§ Exercise objective: Copy the stretch of the Azure tutorial below from "FreshMart's data team" through "across Indian cities.", reproducing it word for word.

§ Document:

* BEGIN *

Python · SQL · Web Dev · Java · AI/ML tracks launching soon — your one platform for all of IT
Advanced+500 XP

Project 04 — Download Files From a Public HTTPS URL

Stop uploading files manually. Build a pipeline that goes directly to a public internet URL, downloads the CSV, and saves it to ADLS — automatically, every morning. No analyst involvement required.

60–75 min March 2026
Series
Azure DE — Zero to Advanced
Project
04 of 25
Level
Beginner
Time
60–75 min
Builds on: Projects 01, 02, 03 — same resource group, same storage account, same ADF

🏢 Real World Problem

FreshMart's data team now works with an external supplier — AgriPrice India — a government-backed organization that publishes daily wholesale vegetable and fruit prices across Indian cities.

FreshMart's category managers need this data to:

  • Compare what they paid suppliers vs the wholesale market price
  • Spot overpriced procurement deals
  • Adjust store pricing based on commodity fluctuations

AgriPrice India publishes their data every morning as a CSV file on their public website. Right now, FreshMart's analyst manually opens the browser every morning, downloads the file, and uploads it to Azure. 20 minutes every single day. If the analyst is on leave, it doesn't happen at all.

BEFORE:
  Analyst → opens browser → downloads file → uploads to Azure → 20 min/day

AFTER:
  ADF Pipeline → hits the URL → saves to ADLS → 0 human minutes

🧠 Concepts You Must Understand First

What is an HTTP Linked Service?

In Projects 01–03, our source was always Azure Blob Storage — files sitting inside Azure. But data sources in the real world are everywhere: government portals, supplier servers, financial data providers, open datasets. All accessible via HTTP or HTTPS — the same protocol your browser uses.

An HTTP Linked Service tells ADF:

💡 Note
"I want to connect to this base URL on the internet. Here are the connection details."

* END *

§ Dataset content:
* BEGIN *

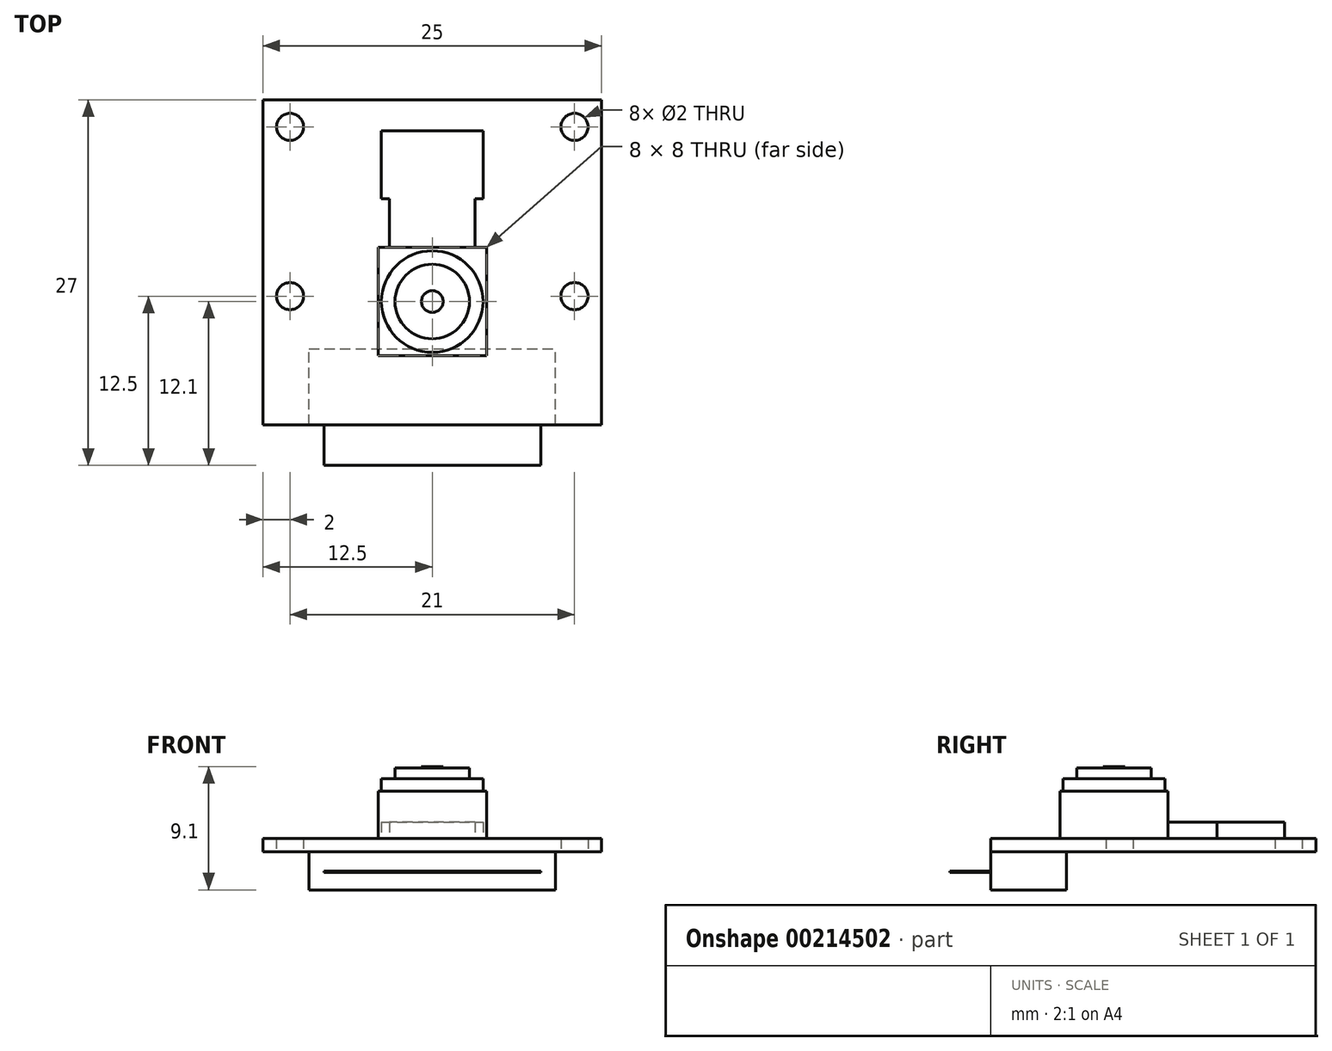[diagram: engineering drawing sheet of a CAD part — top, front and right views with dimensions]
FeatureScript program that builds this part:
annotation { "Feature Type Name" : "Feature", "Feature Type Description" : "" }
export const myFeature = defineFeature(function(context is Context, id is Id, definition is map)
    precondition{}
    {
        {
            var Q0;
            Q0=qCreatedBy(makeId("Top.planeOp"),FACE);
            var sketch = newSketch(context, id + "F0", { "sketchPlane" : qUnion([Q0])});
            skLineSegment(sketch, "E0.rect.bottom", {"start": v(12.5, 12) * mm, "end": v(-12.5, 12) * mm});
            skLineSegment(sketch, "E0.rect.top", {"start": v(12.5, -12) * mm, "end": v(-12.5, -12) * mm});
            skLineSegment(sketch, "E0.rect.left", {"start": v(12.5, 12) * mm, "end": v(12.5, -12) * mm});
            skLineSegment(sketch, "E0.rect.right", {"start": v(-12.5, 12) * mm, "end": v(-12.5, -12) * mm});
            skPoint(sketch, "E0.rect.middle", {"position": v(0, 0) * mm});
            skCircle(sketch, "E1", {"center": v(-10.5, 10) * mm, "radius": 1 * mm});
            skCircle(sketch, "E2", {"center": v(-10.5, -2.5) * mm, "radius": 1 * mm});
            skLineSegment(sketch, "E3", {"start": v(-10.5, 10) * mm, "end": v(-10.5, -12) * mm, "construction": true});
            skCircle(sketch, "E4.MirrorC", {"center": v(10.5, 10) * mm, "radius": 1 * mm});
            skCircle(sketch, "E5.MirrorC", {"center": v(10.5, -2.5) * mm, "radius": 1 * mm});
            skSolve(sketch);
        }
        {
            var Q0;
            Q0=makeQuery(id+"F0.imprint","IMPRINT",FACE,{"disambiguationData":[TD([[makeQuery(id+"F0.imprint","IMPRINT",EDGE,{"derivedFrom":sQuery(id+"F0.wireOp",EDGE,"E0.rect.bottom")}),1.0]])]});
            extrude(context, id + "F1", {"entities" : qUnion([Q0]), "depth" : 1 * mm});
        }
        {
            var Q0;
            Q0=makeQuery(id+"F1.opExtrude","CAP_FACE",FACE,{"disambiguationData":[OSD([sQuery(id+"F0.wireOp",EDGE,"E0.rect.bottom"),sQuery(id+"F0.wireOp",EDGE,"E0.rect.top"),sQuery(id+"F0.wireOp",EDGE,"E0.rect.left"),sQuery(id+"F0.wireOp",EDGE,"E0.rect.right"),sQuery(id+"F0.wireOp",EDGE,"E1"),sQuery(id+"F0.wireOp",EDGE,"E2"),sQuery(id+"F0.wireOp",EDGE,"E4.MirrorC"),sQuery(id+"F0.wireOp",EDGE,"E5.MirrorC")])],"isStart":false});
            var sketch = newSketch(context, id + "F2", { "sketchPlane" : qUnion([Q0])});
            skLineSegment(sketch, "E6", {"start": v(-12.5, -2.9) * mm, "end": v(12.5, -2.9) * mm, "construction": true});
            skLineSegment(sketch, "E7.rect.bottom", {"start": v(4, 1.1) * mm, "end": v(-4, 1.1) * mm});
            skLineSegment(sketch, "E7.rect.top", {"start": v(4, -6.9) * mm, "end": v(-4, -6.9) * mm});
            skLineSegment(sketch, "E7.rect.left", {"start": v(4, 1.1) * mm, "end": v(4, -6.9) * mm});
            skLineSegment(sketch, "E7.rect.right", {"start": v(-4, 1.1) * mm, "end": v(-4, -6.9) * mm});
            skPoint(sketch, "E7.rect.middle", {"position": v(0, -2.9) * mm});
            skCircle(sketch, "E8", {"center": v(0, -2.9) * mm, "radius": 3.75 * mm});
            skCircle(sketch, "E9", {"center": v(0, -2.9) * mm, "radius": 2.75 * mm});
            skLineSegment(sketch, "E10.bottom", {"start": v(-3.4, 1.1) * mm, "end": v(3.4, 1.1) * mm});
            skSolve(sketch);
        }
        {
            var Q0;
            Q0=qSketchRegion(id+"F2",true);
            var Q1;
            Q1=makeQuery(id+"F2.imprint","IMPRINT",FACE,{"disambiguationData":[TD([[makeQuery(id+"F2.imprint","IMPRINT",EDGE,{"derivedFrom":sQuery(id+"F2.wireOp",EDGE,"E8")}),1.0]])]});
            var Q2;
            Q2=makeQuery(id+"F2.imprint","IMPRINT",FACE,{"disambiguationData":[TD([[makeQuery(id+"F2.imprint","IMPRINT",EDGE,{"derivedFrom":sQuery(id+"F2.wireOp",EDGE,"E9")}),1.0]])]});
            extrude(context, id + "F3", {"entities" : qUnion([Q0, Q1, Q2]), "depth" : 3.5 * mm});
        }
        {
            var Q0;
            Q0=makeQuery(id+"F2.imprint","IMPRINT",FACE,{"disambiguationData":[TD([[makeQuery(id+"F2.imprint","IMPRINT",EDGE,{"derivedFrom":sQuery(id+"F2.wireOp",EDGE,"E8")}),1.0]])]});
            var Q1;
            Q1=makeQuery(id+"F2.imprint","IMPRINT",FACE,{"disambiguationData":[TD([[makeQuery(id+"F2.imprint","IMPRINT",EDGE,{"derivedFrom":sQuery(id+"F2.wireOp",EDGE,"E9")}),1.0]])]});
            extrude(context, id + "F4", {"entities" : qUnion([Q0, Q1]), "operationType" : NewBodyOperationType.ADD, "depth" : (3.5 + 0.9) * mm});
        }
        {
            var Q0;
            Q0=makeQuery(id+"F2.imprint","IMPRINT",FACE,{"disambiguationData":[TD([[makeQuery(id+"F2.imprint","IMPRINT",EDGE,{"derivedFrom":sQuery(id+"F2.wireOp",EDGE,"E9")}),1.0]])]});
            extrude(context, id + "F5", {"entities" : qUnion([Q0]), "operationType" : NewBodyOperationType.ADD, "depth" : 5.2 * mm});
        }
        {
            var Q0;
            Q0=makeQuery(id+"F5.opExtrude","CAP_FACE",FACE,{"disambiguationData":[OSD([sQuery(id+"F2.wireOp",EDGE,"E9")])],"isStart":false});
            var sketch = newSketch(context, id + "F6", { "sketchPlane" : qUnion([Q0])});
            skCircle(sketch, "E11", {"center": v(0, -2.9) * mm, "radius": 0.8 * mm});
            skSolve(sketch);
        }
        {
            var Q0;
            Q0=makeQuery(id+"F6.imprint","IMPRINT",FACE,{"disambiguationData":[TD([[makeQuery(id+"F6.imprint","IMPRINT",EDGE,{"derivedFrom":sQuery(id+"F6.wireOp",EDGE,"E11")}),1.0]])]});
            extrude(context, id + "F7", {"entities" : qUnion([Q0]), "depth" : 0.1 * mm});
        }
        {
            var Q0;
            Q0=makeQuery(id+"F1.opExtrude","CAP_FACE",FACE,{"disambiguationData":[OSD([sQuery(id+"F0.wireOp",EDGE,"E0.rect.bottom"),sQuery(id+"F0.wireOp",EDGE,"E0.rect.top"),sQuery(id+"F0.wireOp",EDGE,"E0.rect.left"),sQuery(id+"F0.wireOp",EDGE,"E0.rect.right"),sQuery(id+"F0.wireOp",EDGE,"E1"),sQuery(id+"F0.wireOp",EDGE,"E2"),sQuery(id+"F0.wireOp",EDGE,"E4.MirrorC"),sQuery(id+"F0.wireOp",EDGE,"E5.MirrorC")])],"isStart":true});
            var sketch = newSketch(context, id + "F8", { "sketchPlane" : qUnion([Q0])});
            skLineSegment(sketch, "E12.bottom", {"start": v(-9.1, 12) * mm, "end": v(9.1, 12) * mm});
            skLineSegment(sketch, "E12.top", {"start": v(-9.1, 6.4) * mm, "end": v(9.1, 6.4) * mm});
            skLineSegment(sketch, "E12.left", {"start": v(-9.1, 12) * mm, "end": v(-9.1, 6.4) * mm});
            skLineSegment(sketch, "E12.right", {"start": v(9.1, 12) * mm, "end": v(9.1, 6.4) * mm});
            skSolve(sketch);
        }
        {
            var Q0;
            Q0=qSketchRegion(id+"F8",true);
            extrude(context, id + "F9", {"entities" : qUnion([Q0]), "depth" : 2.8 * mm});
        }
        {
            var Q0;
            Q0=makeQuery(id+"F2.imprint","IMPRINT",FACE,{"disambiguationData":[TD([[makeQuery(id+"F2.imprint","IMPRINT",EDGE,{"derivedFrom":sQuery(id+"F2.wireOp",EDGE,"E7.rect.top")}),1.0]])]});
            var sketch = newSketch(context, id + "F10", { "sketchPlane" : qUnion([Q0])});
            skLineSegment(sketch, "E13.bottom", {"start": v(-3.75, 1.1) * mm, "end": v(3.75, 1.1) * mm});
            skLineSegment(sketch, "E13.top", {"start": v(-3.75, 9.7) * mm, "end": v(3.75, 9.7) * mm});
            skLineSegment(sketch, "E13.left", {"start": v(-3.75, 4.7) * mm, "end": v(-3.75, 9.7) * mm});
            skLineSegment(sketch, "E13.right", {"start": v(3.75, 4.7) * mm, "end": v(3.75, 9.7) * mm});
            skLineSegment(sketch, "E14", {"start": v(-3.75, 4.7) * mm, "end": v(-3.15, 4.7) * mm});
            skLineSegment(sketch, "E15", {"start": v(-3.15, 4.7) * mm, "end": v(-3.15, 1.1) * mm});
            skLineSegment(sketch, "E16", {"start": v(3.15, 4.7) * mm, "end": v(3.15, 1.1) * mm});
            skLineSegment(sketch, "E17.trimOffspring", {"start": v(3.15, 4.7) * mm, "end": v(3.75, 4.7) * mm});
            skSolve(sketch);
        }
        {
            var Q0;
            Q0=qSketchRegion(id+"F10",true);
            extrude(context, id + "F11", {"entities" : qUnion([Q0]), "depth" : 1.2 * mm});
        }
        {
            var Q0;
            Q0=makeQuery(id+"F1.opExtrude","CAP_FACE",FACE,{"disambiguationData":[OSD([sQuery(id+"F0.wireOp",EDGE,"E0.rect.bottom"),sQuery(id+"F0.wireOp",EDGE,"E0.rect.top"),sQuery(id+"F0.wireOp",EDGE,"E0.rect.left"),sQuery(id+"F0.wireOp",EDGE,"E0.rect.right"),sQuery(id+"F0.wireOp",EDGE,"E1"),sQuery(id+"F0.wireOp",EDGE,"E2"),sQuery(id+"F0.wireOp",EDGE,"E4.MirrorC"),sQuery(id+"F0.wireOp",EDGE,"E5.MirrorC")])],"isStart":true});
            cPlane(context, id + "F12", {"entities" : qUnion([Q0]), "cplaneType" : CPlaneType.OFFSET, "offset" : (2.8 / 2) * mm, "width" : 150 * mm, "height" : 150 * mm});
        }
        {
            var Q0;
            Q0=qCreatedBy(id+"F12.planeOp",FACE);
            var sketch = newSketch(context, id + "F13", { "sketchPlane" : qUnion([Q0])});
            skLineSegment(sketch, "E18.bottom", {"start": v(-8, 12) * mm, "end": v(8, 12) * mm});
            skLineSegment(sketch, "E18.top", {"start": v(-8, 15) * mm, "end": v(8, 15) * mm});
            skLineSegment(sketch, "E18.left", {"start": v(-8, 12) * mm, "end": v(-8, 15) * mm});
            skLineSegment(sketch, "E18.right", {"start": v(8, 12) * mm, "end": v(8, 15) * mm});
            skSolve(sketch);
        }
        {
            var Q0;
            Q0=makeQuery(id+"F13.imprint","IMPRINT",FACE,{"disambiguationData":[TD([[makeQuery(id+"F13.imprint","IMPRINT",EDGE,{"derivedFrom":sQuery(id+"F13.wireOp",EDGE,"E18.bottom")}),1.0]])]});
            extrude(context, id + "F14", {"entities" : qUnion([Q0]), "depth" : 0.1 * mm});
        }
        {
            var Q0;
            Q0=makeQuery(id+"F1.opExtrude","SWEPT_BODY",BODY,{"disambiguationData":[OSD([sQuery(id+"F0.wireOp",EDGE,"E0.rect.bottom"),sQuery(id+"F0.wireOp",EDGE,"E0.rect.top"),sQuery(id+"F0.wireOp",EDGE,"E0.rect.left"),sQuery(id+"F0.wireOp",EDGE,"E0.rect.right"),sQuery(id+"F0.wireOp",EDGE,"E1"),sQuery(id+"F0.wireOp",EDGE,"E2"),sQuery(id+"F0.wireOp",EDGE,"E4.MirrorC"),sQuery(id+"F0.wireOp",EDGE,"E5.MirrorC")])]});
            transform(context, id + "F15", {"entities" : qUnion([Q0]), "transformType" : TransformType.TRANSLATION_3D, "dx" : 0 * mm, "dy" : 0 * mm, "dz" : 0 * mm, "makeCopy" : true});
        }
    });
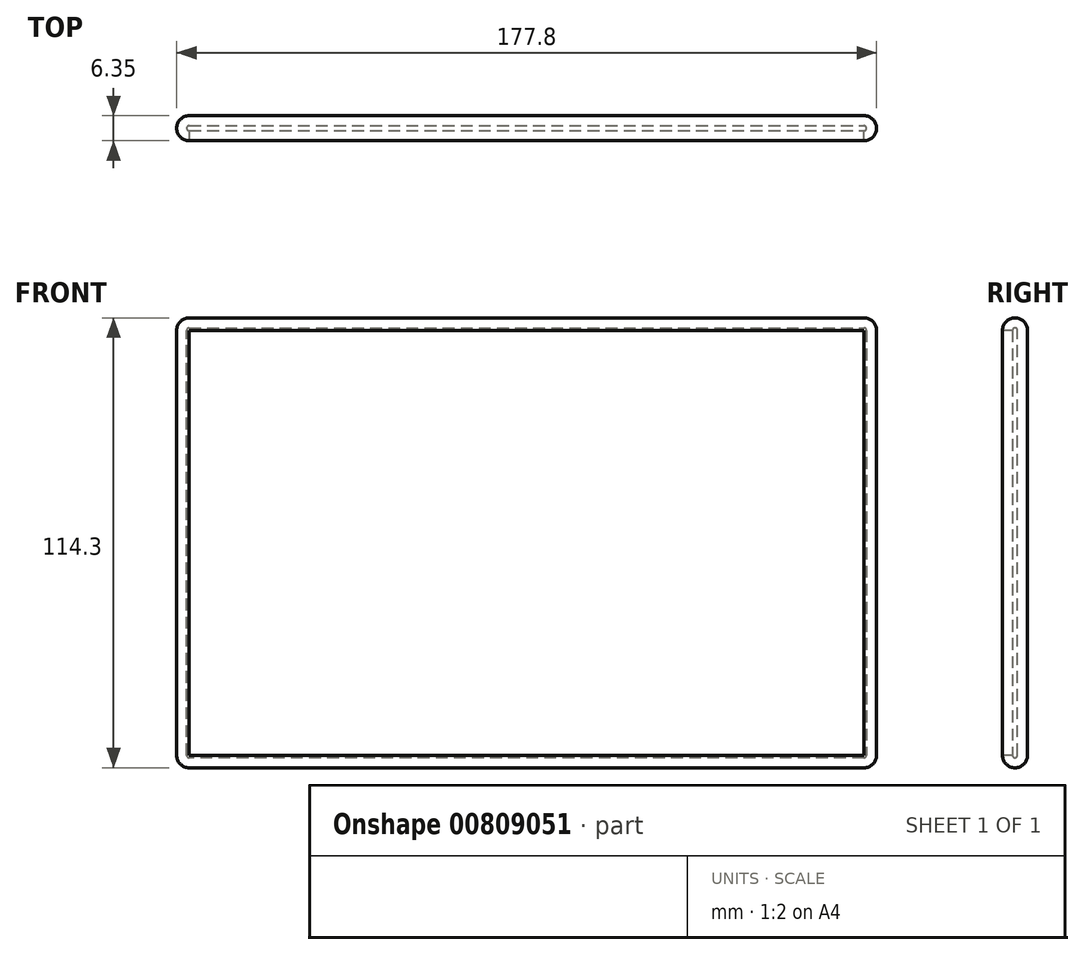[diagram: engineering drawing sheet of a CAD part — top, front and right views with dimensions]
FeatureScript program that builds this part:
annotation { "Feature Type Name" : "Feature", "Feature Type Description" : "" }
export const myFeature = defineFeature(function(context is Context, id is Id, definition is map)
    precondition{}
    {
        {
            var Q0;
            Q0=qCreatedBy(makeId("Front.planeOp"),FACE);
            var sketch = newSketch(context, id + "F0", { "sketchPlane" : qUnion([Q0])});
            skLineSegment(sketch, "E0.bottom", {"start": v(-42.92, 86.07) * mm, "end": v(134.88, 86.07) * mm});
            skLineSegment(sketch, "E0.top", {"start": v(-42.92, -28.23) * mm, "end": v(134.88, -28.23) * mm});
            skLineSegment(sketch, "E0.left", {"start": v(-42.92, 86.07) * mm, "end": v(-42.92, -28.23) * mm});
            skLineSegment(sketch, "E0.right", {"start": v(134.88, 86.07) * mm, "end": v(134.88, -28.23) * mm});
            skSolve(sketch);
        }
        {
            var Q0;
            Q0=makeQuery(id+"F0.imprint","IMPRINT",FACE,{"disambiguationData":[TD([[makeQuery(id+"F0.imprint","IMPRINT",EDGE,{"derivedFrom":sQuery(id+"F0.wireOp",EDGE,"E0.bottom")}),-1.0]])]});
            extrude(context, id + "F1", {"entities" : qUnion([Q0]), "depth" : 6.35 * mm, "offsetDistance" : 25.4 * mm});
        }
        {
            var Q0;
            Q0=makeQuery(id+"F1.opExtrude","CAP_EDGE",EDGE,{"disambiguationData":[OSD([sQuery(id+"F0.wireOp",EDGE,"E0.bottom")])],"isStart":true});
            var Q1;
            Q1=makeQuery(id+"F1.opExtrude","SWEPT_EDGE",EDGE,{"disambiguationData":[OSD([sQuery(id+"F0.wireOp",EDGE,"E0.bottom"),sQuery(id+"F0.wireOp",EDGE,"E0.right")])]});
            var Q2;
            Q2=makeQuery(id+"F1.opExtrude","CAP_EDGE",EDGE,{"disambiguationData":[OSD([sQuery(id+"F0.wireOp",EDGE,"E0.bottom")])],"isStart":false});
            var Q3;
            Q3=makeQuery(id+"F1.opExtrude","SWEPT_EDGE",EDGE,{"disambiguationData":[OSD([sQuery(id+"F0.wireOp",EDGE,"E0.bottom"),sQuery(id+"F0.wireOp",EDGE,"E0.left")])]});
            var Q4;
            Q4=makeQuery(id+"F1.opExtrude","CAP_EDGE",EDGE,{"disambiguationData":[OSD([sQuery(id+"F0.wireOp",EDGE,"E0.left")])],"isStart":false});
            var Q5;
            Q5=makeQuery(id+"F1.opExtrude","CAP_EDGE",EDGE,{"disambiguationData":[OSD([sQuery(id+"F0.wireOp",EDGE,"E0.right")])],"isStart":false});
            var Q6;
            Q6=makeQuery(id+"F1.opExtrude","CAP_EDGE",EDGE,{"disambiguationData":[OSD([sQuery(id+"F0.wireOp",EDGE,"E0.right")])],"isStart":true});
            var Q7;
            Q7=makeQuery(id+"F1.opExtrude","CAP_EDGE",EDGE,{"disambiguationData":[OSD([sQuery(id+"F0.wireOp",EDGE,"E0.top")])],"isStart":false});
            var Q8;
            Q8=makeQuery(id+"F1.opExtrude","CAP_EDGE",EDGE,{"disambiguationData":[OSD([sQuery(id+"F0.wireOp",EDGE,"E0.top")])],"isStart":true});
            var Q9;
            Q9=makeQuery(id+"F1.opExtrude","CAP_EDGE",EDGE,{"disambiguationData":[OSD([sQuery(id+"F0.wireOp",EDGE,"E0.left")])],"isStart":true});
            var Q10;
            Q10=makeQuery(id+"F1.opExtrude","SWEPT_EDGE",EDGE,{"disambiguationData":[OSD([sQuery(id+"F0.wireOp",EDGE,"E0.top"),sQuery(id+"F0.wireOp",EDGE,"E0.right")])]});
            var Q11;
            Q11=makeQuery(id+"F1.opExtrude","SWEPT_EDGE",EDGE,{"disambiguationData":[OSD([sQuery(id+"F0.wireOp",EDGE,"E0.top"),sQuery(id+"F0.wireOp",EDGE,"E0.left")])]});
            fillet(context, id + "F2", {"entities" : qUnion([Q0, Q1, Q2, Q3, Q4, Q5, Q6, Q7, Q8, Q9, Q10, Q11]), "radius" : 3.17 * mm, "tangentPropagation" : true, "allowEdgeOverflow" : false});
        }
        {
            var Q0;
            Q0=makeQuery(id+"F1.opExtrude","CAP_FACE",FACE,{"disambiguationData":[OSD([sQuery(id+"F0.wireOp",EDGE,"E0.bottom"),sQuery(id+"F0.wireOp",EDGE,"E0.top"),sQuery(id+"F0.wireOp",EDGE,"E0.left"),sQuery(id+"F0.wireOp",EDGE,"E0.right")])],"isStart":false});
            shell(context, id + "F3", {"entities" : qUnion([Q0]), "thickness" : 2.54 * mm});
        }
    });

* END *

§ Exercise solution:
FreshMart's data team now works with an external supplier — AgriPrice India — a government-backed organization that publishes daily wholesale vegetable and fruit prices across Indian cities.